Meet the unserved needs of customers and eliminate customer frustrations.

Leger’s own experience of solving a real problem echoes the ideal of selling a product that’s tailored to a client’s specific needs.

Setting his fledgling polymer business temporarily aside, he continued with the hard-chrome crankshaft business, but at the same time started to identify an industry gap he believed he might be able to fill. 

“I got the idea of getting some polyethylene granules and melting them in the ovens that we used to anneal the crankshafts after treatment to try to protect them against breakage. And so we started producing cast polyethylene rod, which was easy to machine. This was the beginning of our engineering plastic material business.”

LESSON 6

Find the right product and optimise the business for its sale and production.

Leger continued to be intrigued by the idea of developing his own polymer bearing material.
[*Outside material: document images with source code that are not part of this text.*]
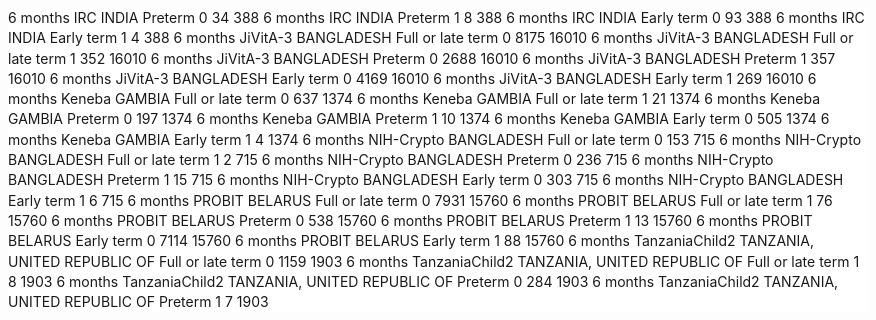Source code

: 6 months    IRC              INDIA                          Preterm                     0       34     388
6 months    IRC              INDIA                          Preterm                     1        8     388
6 months    IRC              INDIA                          Early term                  0       93     388
6 months    IRC              INDIA                          Early term                  1        4     388
6 months    JiVitA-3         BANGLADESH                     Full or late term           0     8175   16010
6 months    JiVitA-3         BANGLADESH                     Full or late term           1      352   16010
6 months    JiVitA-3         BANGLADESH                     Preterm                     0     2688   16010
6 months    JiVitA-3         BANGLADESH                     Preterm                     1      357   16010
6 months    JiVitA-3         BANGLADESH                     Early term                  0     4169   16010
6 months    JiVitA-3         BANGLADESH                     Early term                  1      269   16010
6 months    Keneba           GAMBIA                         Full or late term           0      637    1374
6 months    Keneba           GAMBIA                         Full or late term           1       21    1374
6 months    Keneba           GAMBIA                         Preterm                     0      197    1374
6 months    Keneba           GAMBIA                         Preterm                     1       10    1374
6 months    Keneba           GAMBIA                         Early term                  0      505    1374
6 months    Keneba           GAMBIA                         Early term                  1        4    1374
6 months    NIH-Crypto       BANGLADESH                     Full or late term           0      153     715
6 months    NIH-Crypto       BANGLADESH                     Full or late term           1        2     715
6 months    NIH-Crypto       BANGLADESH                     Preterm                     0      236     715
6 months    NIH-Crypto       BANGLADESH                     Preterm                     1       15     715
6 months    NIH-Crypto       BANGLADESH                     Early term                  0      303     715
6 months    NIH-Crypto       BANGLADESH                     Early term                  1        6     715
6 months    PROBIT           BELARUS                        Full or late term           0     7931   15760
6 months    PROBIT           BELARUS                        Full or late term           1       76   15760
6 months    PROBIT           BELARUS                        Preterm                     0      538   15760
6 months    PROBIT           BELARUS                        Preterm                     1       13   15760
6 months    PROBIT           BELARUS                        Early term                  0     7114   15760
6 months    PROBIT           BELARUS                        Early term                  1       88   15760
6 months    TanzaniaChild2   TANZANIA, UNITED REPUBLIC OF   Full or late term           0     1159    1903
6 months    TanzaniaChild2   TANZANIA, UNITED REPUBLIC OF   Full or late term           1        8    1903
6 months    TanzaniaChild2   TANZANIA, UNITED REPUBLIC OF   Preterm                     0      284    1903
6 months    TanzaniaChild2   TANZANIA, UNITED REPUBLIC OF   Preterm                     1        7    1903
He was inspired by the new low friction polymers coming out of Europe, and believed they could be applied locally.  

“So I started experimenting,” he says. “There were a number of ways of lowering the friction from compounding. And from there, one could develop a range of rods and bushes.”

“There was initially a small problem… When we machined some of the material, it blew up!” 

“I was worried for the safety of my staff. A lot of work was required to gradually reduce the material’s self-destruction. It took days and months and years of gradual improvement.”

Leger undertook literally thousands of tests in his search for an ideal combination of low wear and low friction. He tested the limits of the material under varying speeds and loads, both lubricated and unlubricated, and experimented with different material compounding and treatment methods.

“And eventually we got it all working, producing the polymer Vesconite from base materials.” And this had one big advantage: “It really reduced the cost of the material.”

From here, Leger designed the processes for the polymer production and the machinery required for it. 

He remains convinced that having a unique polymer material was key to the business’s eventual success. Which would not have been the case with a generic-type nylon product.

LESSON 7

Commitment to the business.

Over the years to follow, Alain Leger and his wife Máire worked many long hours developing the product and marketing it to different industries. He notes he was lucky enough to work an 80-hour week at times – a small glimpse into the commitment required to develop a successful company. 

It was now just a matter of upsizing and increasing the scope of activities.

Although initially the demand for his polymer material was limited, he saw numerous potential applications. 

“The export market gradually developed as did our applications in various fields.” 

Slow and steady eventually won the day. A store and sales office in Johannesburg was opened, and a number of global distributors was appointed over time. Throughout this growth period, costs were kept under control and prudent investment decisions made.

LESSON 8

Improvement needs to be continuous.

Leger is fond of quoting: “The biggest room in the world is the room for improvement”. A dictum the company strives to embody, and reflected in its SABS and ISO9001 quality approvals, as well as its commitment to client service and manufacturing excellence.

Sixty years on, VescoPlastics marks its 60th anniversary. Today, the company is internationally known for its superior performance low-friction bearings and wear products. It produces a vast range of polymer rods, hollow bars and plates at an impressive 20,000-square-metre factory in Virginia, South Africa. The product is used in a range of industries – pump, agricultural, marine, automative, railways, hydro, to name just a few –  in countless bushing applications.

The company has warehouses in the US, UK, Netherlands and New Zealand, with stocking distributors in Argentina, Australia and Singapore. VescoPlastics serves customers in more than 100 countries, exports over half its total sales, and dispatches large orders regularly to the US, China, South America and Australasia.  

The company is continuously improving its processes and responding to client needs for improved delivery times, polymers that meet new requirements and engineering for new applications and an ever changing global business environment.